Il n'est pas possible d'aimer Notre-Seigneur et sa virginale Mère, sans avoir de l'amour pour saint Jean l'évangéliste. Il a été le bien-aimé du tout aimable Jésus, et de la non jamais assez aimée Marie. Or l'âme chrétienne qui ne doit agir que par l'esprit de Jésus-Christ, et qui doit suivre toutes ses inclinations aimant tout ce qu'il aime, et n'aimant que ce qu'il aime, doit par une suite nécessaire aimer saint Jean l'évangéliste, qui a été aimé si tendrement du débonnaire Sauveur, qui dans l'Écriture y est appelé le disciple que Jésus aimait. (Joan. XXI, 7) C'est lui-même qui porte ce témoignage dans son Évangile, et qui assure que son témoignage est vrai ; il n'a pas de peur de rien faire en cela contre la modestie, car c'était une chose si publique parmi les disciples, que pas un n'ignorait qu'il ne fut le cher favori de l'adorable Jésus. Et le Saint-Esprit qui guidait sa plume a voulu que cette glorieuse faveur fut marquée dans l'Évangile, afin que toute la postérité le sût, et fin que tous les Chrétiens, apprenant qu'il avait été si caressé de leur divin roi, lui eussent une dévotion très particulière.
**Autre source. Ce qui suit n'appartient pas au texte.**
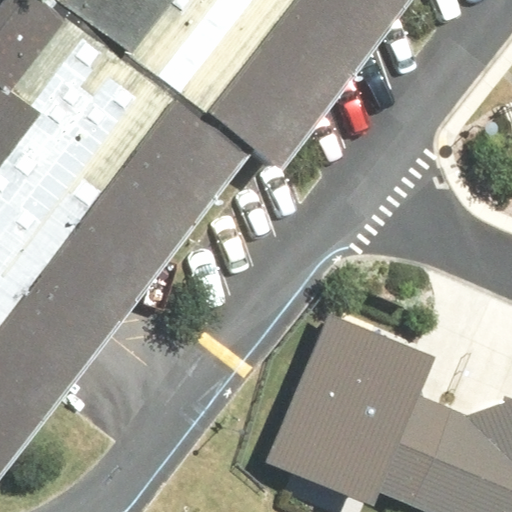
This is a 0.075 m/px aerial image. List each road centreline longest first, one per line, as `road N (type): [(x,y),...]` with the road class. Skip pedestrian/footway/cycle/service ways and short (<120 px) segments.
road 1 (residential): [(357,189),(118,495),(79,511)]
road 2 (residential): [(505,0),(357,189)]
road 3 (residential): [(511,254),(357,189)]
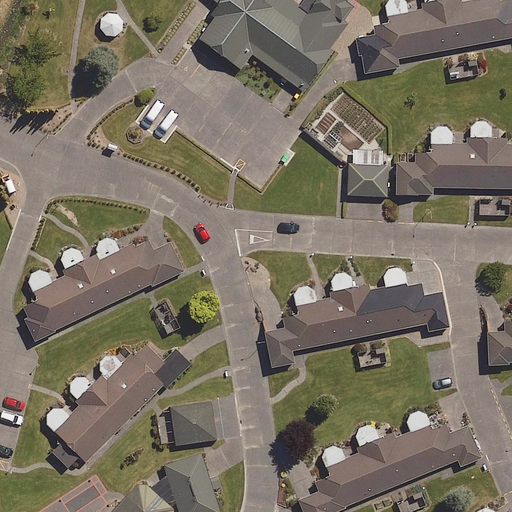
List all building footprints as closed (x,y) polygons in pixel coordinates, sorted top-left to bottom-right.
[(213,0),(220,4),(197,37),(240,68),(251,54),(302,91),(348,26),(341,21),(351,6),(342,0),(303,0),(299,6),(290,0),(213,0)] [(388,25),(374,28),(378,49),(360,52),(364,73),(398,67),(397,58),(511,37),(511,3),(511,0),(475,0),(476,1),(461,3),(460,0),(421,0),(423,9),(407,12),(403,0),(402,0),(388,0),(386,2),(384,7),(388,25)] [(363,140),(338,118),(324,134),(336,145),(342,139),(354,150),(363,140)] [(450,132),(448,130),(439,126),(431,132),(430,164),(397,164),(396,194),(431,194),(432,187),(511,188),(511,144),(505,145),(505,139),(489,139),(489,129),(483,123),(478,122),(473,126),(471,137),(467,137),(467,133),(450,132)] [(382,164),(383,150),(359,149),(358,165),(349,164),(348,194),(385,196),(386,164),(382,164)] [(119,252),(114,241),(103,238),(98,240),(93,249),(96,255),(84,261),(79,250),(72,248),(65,250),(60,255),(59,260),(64,271),(50,278),(46,273),(41,271),(36,272),(31,275),(29,283),(36,299),(21,307),(36,339),(181,268),(167,240),(153,247),(148,238),(119,252)] [(297,314),(284,316),(286,328),(266,332),(272,366),(294,362),(291,350),(412,326),(410,313),(427,309),(421,281),(388,287),(385,275),(381,272),(376,271),(371,273),(367,277),(368,286),(353,289),(350,275),(345,272),(340,271),(335,273),(331,278),(333,292),(330,293),(331,298),(315,301),(311,289),(306,287),(301,287),(296,290),(294,294),(297,314)] [(511,320),(486,321),(488,364),(511,362),(511,320)] [(45,416),(47,424),(63,440),(51,452),(67,467),(79,456),(85,462),(162,384),(166,388),(188,365),(174,350),(162,362),(143,343),(123,363),(115,355),(105,355),(100,359),(98,364),(98,371),(102,375),(91,386),(83,378),(80,377),(73,379),(69,384),(69,393),(81,404),(67,417),(58,409),(50,410),(45,416)] [(216,439),(211,401),(170,407),(176,445),(216,439)] [(427,417),(424,414),(416,413),(409,416),(406,426),(410,434),(395,440),(392,433),(378,439),(374,429),(364,426),(358,429),(355,434),(354,437),(359,447),(341,454),(339,449),(335,447),(329,447),(324,450),(322,457),(329,474),(315,479),(319,490),(297,499),(302,511),(331,511),(457,459),(460,466),(480,458),(467,426),(449,434),(443,420),(430,425),(427,417)] [(175,511),(143,476),(103,511),(175,511)]
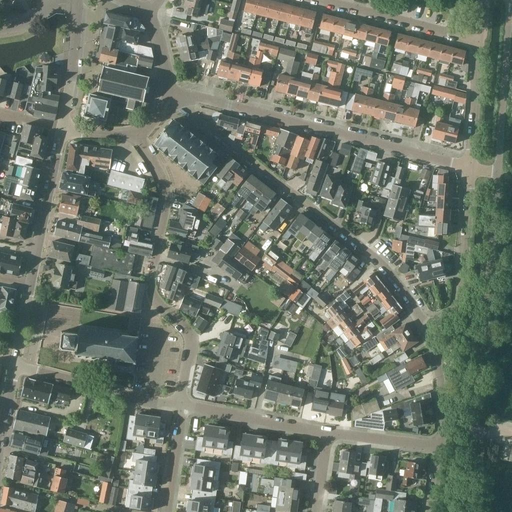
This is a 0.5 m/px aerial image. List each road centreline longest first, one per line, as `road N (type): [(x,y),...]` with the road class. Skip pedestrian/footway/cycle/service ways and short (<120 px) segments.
road 1 (residential): [(181,95),(188,113),(376,260),(430,329)]
road 2 (unclassified): [(461,511),(497,171)]
road 3 (residential): [(181,95),(470,168)]
road 4 (residential): [(135,131),(163,196),(152,292),(190,346),(182,404)]
road 5 (residential): [(14,365),(61,128)]
road 6 (residential): [(430,329),(458,302),(470,168)]
road 7 (residential): [(182,404),(14,365)]
road 8 (unclassified): [(497,171),(510,0)]
road 9 (residential): [(477,41),(314,0)]
road 10 (residential): [(326,433),(182,404)]
road 11 (residential): [(61,128),(75,1)]
road 12 (residential): [(470,168),(477,41)]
Sa dévotion est donc fondée sur l'Évangile, et elle ne peut être que très juste, puisqu'elle est toute conforme aux inclinations de notre Maitre. Quelquefois il arrive et même dans les dévotions des saints, que l'on s'applique plus aux uns qu'aux autres par mouvement de nature ; mais ici il n'y a rien à craindre, puisqu'en l'aimant, et l'aimant extraordinairement, nous faisons ce que Jésus-Christ a fait.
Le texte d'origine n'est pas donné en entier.